◆ TASK STATEMENT ◆
The records below should be copied in full, exactly as shown.

*** DATA EXTRACT ***

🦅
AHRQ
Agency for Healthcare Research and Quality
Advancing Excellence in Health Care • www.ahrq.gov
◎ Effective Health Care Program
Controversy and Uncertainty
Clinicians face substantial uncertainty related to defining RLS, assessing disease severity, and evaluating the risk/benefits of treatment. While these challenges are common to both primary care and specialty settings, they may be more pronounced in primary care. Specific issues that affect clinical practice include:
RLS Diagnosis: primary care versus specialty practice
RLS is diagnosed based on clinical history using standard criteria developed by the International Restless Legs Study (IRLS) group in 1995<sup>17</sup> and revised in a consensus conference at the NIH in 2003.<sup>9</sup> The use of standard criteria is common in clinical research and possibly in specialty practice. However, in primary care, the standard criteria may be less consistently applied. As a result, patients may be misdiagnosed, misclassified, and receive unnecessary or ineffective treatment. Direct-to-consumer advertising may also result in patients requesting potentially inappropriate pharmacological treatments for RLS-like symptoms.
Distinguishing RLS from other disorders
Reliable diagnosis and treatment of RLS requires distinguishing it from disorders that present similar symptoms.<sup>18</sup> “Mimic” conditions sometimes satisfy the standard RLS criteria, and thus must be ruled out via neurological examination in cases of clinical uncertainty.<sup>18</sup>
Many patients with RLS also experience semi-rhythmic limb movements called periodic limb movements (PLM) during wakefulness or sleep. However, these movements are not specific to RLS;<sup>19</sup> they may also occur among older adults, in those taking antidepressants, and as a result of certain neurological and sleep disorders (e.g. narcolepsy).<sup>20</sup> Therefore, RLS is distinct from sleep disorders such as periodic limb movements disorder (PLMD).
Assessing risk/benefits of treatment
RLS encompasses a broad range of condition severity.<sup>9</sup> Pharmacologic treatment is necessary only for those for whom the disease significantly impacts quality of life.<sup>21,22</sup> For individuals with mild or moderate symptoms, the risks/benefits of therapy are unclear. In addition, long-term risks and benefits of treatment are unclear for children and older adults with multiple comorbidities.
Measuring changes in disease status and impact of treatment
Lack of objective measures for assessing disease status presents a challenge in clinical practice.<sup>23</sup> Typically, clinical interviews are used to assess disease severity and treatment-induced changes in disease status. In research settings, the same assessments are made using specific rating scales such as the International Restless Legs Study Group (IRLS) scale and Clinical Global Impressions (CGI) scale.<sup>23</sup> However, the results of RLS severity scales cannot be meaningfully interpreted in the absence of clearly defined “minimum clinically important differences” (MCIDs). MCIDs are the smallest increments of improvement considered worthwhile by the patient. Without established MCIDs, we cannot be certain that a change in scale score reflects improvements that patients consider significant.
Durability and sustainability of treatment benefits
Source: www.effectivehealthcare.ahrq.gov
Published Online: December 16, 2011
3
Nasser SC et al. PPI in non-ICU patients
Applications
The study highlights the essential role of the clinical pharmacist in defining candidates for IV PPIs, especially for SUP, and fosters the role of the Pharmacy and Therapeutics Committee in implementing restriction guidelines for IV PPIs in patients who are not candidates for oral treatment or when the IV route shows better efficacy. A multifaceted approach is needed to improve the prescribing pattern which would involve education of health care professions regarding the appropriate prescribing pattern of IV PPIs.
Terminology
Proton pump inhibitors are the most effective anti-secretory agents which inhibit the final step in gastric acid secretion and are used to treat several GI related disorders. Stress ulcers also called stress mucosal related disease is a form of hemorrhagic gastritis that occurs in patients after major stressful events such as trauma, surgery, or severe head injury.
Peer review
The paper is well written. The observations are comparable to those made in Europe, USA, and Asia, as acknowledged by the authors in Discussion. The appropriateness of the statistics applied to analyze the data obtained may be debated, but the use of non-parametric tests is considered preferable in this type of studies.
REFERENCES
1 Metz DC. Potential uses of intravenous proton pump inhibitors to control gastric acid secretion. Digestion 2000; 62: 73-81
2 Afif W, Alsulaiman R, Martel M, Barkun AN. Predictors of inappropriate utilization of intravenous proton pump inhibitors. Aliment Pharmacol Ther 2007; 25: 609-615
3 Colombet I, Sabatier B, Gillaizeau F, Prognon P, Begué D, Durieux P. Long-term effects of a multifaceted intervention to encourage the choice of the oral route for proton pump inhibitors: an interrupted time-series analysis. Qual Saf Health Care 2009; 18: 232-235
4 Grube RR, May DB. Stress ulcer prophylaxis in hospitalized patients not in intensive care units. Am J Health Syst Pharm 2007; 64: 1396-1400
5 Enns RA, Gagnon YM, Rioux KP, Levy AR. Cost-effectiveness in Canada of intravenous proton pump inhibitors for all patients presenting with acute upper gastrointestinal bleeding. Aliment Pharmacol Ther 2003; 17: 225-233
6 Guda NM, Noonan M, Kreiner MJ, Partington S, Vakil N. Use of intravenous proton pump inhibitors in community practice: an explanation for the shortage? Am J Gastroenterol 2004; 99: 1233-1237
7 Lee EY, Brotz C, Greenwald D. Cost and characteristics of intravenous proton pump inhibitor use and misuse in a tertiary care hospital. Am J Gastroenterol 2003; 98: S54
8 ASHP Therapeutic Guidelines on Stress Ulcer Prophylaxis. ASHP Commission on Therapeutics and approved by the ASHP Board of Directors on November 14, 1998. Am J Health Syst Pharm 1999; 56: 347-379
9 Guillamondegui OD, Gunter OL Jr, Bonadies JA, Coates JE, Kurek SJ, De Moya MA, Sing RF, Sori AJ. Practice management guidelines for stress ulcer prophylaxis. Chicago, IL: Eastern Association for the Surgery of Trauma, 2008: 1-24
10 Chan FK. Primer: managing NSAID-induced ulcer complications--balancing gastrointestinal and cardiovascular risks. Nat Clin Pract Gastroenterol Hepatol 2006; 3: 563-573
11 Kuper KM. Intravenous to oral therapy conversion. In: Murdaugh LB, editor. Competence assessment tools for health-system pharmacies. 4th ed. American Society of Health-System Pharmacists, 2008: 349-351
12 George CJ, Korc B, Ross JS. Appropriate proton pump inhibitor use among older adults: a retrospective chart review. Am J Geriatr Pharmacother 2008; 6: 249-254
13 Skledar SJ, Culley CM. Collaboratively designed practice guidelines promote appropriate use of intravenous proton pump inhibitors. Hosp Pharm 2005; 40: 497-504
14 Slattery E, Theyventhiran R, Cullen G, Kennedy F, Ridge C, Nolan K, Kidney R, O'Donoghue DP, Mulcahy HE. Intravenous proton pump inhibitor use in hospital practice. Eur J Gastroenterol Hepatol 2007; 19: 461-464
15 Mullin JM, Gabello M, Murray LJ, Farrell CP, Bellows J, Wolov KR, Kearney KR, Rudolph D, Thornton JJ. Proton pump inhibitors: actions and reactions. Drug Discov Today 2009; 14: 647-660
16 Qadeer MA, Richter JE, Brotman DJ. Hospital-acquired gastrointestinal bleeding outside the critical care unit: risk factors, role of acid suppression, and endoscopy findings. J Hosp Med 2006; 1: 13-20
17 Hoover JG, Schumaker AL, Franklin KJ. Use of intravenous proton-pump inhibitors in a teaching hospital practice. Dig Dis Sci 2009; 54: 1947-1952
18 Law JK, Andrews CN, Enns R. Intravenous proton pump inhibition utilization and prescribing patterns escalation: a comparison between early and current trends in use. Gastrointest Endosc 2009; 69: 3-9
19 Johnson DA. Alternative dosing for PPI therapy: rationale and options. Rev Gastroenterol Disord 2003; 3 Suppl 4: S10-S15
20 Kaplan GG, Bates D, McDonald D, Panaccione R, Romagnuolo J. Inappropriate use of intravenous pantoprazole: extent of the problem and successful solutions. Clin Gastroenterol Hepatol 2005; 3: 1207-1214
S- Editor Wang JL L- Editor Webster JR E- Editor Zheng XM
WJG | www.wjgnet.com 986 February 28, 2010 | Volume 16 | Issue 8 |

*** End of DATA EXTRACT ***

◆ SOLUTION TO THIS PROBLEM ◆
🦅
AHRQ
Agency for Healthcare Research and Quality
Advancing Excellence in Health Care • www.ahrq.gov
◎ Effective Health Care Program
Controversy and Uncertainty
Clinicians face substantial uncertainty related to defining RLS, assessing disease severity, and evaluating the risk/benefits of treatment. While these challenges are common to both primary care and specialty settings, they may be more pronounced in primary care. Specific issues that affect clinical practice include:
RLS Diagnosis: primary care versus specialty practice
RLS is diagnosed based on clinical history using standard criteria developed by the International Restless Legs Study (IRLS) group in 1995<sup>17</sup> and revised in a consensus conference at the NIH in 2003.<sup>9</sup> The use of standard criteria is common in clinical research and possibly in specialty practice. However, in primary care, the standard criteria may be less consistently applied. As a result, patients may be misdiagnosed, misclassified, and receive unnecessary or ineffective treatment. Direct-to-consumer advertising may also result in patients requesting potentially inappropriate pharmacological treatments for RLS-like symptoms.
Distinguishing RLS from other disorders
Reliable diagnosis and treatment of RLS requires distinguishing it from disorders that present similar symptoms.<sup>18</sup> “Mimic” conditions sometimes satisfy the standard RLS criteria, and thus must be ruled out via neurological examination in cases of clinical uncertainty.<sup>18</sup>
Many patients with RLS also experience semi-rhythmic limb movements called periodic limb movements (PLM) during wakefulness or sleep. However, these movements are not specific to RLS;<sup>19</sup> they may also occur among older adults, in those taking antidepressants, and as a result of certain neurological and sleep disorders (e.g. narcolepsy).<sup>20</sup> Therefore, RLS is distinct from sleep disorders such as periodic limb movements disorder (PLMD).
Assessing risk/benefits of treatment
RLS encompasses a broad range of condition severity.<sup>9</sup> Pharmacologic treatment is necessary only for those for whom the disease significantly impacts quality of life.<sup>21,22</sup> For individuals with mild or moderate symptoms, the risks/benefits of therapy are unclear. In addition, long-term risks and benefits of treatment are unclear for children and older adults with multiple comorbidities.
Measuring changes in disease status and impact of treatment
Lack of objective measures for assessing disease status presents a challenge in clinical practice.<sup>23</sup> Typically, clinical interviews are used to assess disease severity and treatment-induced changes in disease status. In research settings, the same assessments are made using specific rating scales such as the International Restless Legs Study Group (IRLS) scale and Clinical Global Impressions (CGI) scale.<sup>23</sup> However, the results of RLS severity scales cannot be meaningfully interpreted in the absence of clearly defined “minimum clinically important differences” (MCIDs). MCIDs are the smallest increments of improvement considered worthwhile by the patient. Without established MCIDs, we cannot be certain that a change in scale score reflects improvements that patients consider significant.
Durability and sustainability of treatment benefits
Source: www.effectivehealthcare.ahrq.gov
Published Online: December 16, 2011
3
Nasser SC et al. PPI in non-ICU patients
Applications
The study highlights the essential role of the clinical pharmacist in defining candidates for IV PPIs, especially for SUP, and fosters the role of the Pharmacy and Therapeutics Committee in implementing restriction guidelines for IV PPIs in patients who are not candidates for oral treatment or when the IV route shows better efficacy. A multifaceted approach is needed to improve the prescribing pattern which would involve education of health care professions regarding the appropriate prescribing pattern of IV PPIs.
Terminology
Proton pump inhibitors are the most effective anti-secretory agents which inhibit the final step in gastric acid secretion and are used to treat several GI related disorders. Stress ulcers also called stress mucosal related disease is a form of hemorrhagic gastritis that occurs in patients after major stressful events such as trauma, surgery, or severe head injury.
Peer review
The paper is well written. The observations are comparable to those made in Europe, USA, and Asia, as acknowledged by the authors in Discussion. The appropriateness of the statistics applied to analyze the data obtained may be debated, but the use of non-parametric tests is considered preferable in this type of studies.
REFERENCES
1 Metz DC. Potential uses of intravenous proton pump inhibitors to control gastric acid secretion. Digestion 2000; 62: 73-81
2 Afif W, Alsulaiman R, Martel M, Barkun AN. Predictors of inappropriate utilization of intravenous proton pump inhibitors. Aliment Pharmacol Ther 2007; 25: 609-615
3 Colombet I, Sabatier B, Gillaizeau F, Prognon P, Begué D, Durieux P. Long-term effects of a multifaceted intervention to encourage the choice of the oral route for proton pump inhibitors: an interrupted time-series analysis. Qual Saf Health Care 2009; 18: 232-235
4 Grube RR, May DB. Stress ulcer prophylaxis in hospitalized patients not in intensive care units. Am J Health Syst Pharm 2007; 64: 1396-1400
5 Enns RA, Gagnon YM, Rioux KP, Levy AR. Cost-effectiveness in Canada of intravenous proton pump inhibitors for all patients presenting with acute upper gastrointestinal bleeding. Aliment Pharmacol Ther 2003; 17: 225-233
6 Guda NM, Noonan M, Kreiner MJ, Partington S, Vakil N. Use of intravenous proton pump inhibitors in community practice: an explanation for the shortage? Am J Gastroenterol 2004; 99: 1233-1237
7 Lee EY, Brotz C, Greenwald D. Cost and characteristics of intravenous proton pump inhibitor use and misuse in a tertiary care hospital. Am J Gastroenterol 2003; 98: S54
8 ASHP Therapeutic Guidelines on Stress Ulcer Prophylaxis. ASHP Commission on Therapeutics and approved by the ASHP Board of Directors on November 14, 1998. Am J Health Syst Pharm 1999; 56: 347-379
9 Guillamondegui OD, Gunter OL Jr, Bonadies JA, Coates JE, Kurek SJ, De Moya MA, Sing RF, Sori AJ. Practice management guidelines for stress ulcer prophylaxis. Chicago, IL: Eastern Association for the Surgery of Trauma, 2008: 1-24
10 Chan FK. Primer: managing NSAID-induced ulcer complications--balancing gastrointestinal and cardiovascular risks. Nat Clin Pract Gastroenterol Hepatol 2006; 3: 563-573
11 Kuper KM. Intravenous to oral therapy conversion. In: Murdaugh LB, editor. Competence assessment tools for health-system pharmacies. 4th ed. American Society of Health-System Pharmacists, 2008: 349-351
12 George CJ, Korc B, Ross JS. Appropriate proton pump inhibitor use among older adults: a retrospective chart review. Am J Geriatr Pharmacother 2008; 6: 249-254
13 Skledar SJ, Culley CM. Collaboratively designed practice guidelines promote appropriate use of intravenous proton pump inhibitors. Hosp Pharm 2005; 40: 497-504
14 Slattery E, Theyventhiran R, Cullen G, Kennedy F, Ridge C, Nolan K, Kidney R, O'Donoghue DP, Mulcahy HE. Intravenous proton pump inhibitor use in hospital practice. Eur J Gastroenterol Hepatol 2007; 19: 461-464
15 Mullin JM, Gabello M, Murray LJ, Farrell CP, Bellows J, Wolov KR, Kearney KR, Rudolph D, Thornton JJ. Proton pump inhibitors: actions and reactions. Drug Discov Today 2009; 14: 647-660
16 Qadeer MA, Richter JE, Brotman DJ. Hospital-acquired gastrointestinal bleeding outside the critical care unit: risk factors, role of acid suppression, and endoscopy findings. J Hosp Med 2006; 1: 13-20
17 Hoover JG, Schumaker AL, Franklin KJ. Use of intravenous proton-pump inhibitors in a teaching hospital practice. Dig Dis Sci 2009; 54: 1947-1952
18 Law JK, Andrews CN, Enns R. Intravenous proton pump inhibition utilization and prescribing patterns escalation: a comparison between early and current trends in use. Gastrointest Endosc 2009; 69: 3-9
19 Johnson DA. Alternative dosing for PPI therapy: rationale and options. Rev Gastroenterol Disord 2003; 3 Suppl 4: S10-S15
20 Kaplan GG, Bates D, McDonald D, Panaccione R, Romagnuolo J. Inappropriate use of intravenous pantoprazole: extent of the problem and successful solutions. Clin Gastroenterol Hepatol 2005; 3: 1207-1214
S- Editor Wang JL L- Editor Webster JR E- Editor Zheng XM
WJG | www.wjgnet.com 986 February 28, 2010 | Volume 16 | Issue 8 |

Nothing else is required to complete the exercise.